1. A vehicle adapted for travel suspended below an overhead track, comprising:

a carriage;

means for mounting the carriage to the track for travel along the track with the carriage suspended below the track;

a container;

suspension means for suspending the container from the carriage, the suspension means comprising a pivot joint permitting the container to pivot about a generally horizontal pivot axis that aligns with the direction of an immediately overhead portion of the track, the pivot joint comprising connecting means connecting the container to the pivot joint and permitting horizontal translation of the container transverse to the horizontal pivot axis; and,

controllable displacing means for displacing the container selectively in opposing horizontal directions, the displacing means cooperating with the connecting means during such displacing to translate the container horizontally and transversely relative to the pivot axis.

2. The vehicle of claim 1 in which:

the pivot joint comprises a pivot pin aligned with the horizontal pivot axis;

the connecting means comprise a pair of mounting structures attached to the pivot pin and a pair of support structures attached to the container, each of the support structures defining a slot transverse to the horizontal pivot axis that receives a different one of the pair of mounting structures for displacement along the slot.

3. The vehicle of claim 2 in which the displacing means comprise:

an elongate threaded shaft mounted on the container transverse to the pivot axis;

a motor mounted on the container and attached to the shaft to rotate the shaft; and

a follower threaded to the shaft such that the follower displaces along the shaft in response to shaft rotation, the follower being attached to the pin in relative rotating relationship whereby displacement of the follower along the shaft displaces the container relative to the horizontal pivot axis.

4. The vehicle of claim 1 in which the suspension means comprise another pivot joint coupled in series to the pivot joint, the other pivot joint defining a generally vertical pivot axis and permitting the container to pivot about the generally vertical pivot axis.
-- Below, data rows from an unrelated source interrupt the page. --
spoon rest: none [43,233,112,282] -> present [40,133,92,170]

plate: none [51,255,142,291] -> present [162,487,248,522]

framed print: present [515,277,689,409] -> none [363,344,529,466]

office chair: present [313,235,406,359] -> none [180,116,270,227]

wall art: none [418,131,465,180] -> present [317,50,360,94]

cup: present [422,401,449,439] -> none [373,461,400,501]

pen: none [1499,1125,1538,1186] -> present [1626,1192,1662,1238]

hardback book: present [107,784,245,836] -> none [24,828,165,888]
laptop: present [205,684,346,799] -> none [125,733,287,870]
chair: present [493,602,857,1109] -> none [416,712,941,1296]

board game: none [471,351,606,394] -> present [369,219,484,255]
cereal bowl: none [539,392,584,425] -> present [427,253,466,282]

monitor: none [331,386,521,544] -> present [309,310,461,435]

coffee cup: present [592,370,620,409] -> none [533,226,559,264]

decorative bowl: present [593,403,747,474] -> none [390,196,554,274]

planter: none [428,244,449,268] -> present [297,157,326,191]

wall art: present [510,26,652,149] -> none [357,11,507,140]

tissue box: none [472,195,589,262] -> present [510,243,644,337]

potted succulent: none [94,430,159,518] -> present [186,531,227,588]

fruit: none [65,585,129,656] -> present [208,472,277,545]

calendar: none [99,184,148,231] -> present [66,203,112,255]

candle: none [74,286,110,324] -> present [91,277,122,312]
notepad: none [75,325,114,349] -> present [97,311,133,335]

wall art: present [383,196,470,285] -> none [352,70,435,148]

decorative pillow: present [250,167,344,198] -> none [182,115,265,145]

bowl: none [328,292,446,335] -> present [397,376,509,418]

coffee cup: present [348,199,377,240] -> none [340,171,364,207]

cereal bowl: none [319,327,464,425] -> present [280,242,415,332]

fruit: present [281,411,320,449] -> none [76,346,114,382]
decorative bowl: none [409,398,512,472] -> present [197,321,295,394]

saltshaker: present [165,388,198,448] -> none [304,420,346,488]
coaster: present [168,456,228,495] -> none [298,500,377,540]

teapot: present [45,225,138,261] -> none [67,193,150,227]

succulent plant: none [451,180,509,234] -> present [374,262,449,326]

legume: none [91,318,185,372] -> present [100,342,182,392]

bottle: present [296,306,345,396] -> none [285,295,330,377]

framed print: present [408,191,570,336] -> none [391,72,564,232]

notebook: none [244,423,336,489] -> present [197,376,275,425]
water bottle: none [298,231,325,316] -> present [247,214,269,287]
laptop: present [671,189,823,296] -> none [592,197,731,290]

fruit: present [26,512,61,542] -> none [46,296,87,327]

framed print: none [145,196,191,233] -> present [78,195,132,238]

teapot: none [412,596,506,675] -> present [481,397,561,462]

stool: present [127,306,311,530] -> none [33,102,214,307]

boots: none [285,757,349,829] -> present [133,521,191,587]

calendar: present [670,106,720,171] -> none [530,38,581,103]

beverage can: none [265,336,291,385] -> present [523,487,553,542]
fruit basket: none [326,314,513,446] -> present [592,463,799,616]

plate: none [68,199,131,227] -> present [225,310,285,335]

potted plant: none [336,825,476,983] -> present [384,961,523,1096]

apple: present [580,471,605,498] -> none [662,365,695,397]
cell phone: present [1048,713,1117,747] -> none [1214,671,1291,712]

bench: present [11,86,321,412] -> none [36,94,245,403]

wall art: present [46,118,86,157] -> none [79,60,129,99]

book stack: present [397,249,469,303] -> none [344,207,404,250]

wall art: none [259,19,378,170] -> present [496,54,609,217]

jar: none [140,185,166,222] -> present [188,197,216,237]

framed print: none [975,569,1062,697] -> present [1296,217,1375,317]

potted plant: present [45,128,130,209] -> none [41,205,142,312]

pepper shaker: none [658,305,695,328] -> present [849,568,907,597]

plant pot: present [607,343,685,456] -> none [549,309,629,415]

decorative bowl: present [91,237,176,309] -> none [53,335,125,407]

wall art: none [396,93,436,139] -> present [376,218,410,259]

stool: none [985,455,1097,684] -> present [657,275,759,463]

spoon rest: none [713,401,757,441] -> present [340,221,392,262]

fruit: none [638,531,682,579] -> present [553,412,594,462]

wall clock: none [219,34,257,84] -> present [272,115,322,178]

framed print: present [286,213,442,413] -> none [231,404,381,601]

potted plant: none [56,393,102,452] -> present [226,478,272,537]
5. The vehicle of claim 1, comprising:

sensor means for producing a signal corresponding to an angular component of the inclination of the container relative to vertical, the angular component being attributable to weight distribution within the container; and,

control means for actuating the displacing means in response to the signal to translate the container relative to the horizontal pivot axis in a horizontal direction in which gravity applies a torque to the container that reduces the angular component.

6. The vehicle of claim 1 comprising:

sensor means adapted to produce a signal corresponding to an angular component of the inclination of the container relative to vertical, the angular component being attributable to sway of the container; and,

7. The vehicle of claim 1 comprising:

sensor means adapted to produce a signal corresponding to angular components of the inclination of the container relative to vertical, the angular components being attributable to weight distribution within the container and to sway of the container; and,

control means for actuating the displacing means in response to the signal to translate the container relative to the horizontal pivot axis in a horizontal direction in which gravity applies a torque to the container that reduces the angular components.

8. The vehicle of claim 7 in which the control means comprise display means for displaying inclination of the container and the control means permit manual actuation of the displacing means.